The following are a few examples of successful wine bottle label design. Rather than templates to copy, their inspirational value comes from the way the brands found bold and interesting ways to express the identity of their vintages in a visual form.

Jason’s Hill Beatrix Chenin Blanc
South African digital publication Wine Magazine recently gave a gold medal design award to Jason’s Hill Beatrix Chenin Blanc 2016, a soft and savory white wine that impressed the judges with the craftsmanship and content of its label. The chosen design includes light design work and delicate cursive typefaces that give it an elegant and feminine style. The magazine’s review of the wine itself pointed out that the wine lives up to its impressive label with a bright palate.

Boutinot Wines Vega del Rayo
Packaging World recently described the process that went into redesigning Boutinot’s Rioja. Instead of just defining the wines in their category, the company sought three different designs that would set its three tiers of red wines apart from one another.
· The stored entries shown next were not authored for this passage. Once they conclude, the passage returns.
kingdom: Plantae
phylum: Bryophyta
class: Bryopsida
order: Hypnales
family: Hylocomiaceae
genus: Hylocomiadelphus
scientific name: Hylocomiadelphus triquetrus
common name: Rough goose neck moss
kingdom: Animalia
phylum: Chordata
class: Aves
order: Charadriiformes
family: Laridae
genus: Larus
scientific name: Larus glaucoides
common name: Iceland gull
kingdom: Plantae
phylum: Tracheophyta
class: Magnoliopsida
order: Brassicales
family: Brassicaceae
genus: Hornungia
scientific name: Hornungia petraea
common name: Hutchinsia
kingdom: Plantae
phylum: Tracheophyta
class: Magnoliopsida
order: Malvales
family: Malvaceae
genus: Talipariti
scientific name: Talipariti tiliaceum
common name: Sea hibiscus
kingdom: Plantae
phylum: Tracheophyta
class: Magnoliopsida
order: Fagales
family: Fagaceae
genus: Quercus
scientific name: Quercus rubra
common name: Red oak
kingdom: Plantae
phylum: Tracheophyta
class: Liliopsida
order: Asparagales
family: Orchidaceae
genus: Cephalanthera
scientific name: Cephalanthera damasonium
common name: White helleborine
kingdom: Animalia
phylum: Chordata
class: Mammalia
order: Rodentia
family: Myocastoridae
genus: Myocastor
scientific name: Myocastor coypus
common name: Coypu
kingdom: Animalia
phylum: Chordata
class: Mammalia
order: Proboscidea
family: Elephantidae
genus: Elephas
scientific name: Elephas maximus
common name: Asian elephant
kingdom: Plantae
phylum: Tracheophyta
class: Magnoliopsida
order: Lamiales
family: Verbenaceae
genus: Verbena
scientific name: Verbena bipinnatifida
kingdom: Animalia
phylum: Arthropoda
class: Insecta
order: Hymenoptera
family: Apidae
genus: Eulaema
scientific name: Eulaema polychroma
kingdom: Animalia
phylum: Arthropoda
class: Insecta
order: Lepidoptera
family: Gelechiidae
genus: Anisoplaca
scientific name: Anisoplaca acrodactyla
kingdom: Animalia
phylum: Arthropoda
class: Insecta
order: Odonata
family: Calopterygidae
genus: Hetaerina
The design the company settled on involves a bold-looking contemporary label that features more gold detail work as the price increases. The premium version of the wine has a differently shaped label than the two other varieties, while still possessing the same distinctive logo that combines roots and lightning imagery.

Telling a story
The key part of designing a wine label that works is turning a flavor profile into a visual impression. Whether that means filigreed calligraphy, bold and colorful pictures or anything in between, the main marker of success is whether people can pick up a bottle and be confident they’ve made the right choice. Just as no two vineyards or vintages are quite the same, there’s infinite variation available for the imagery on bottles, even extending to the shape and size of the labels themselves.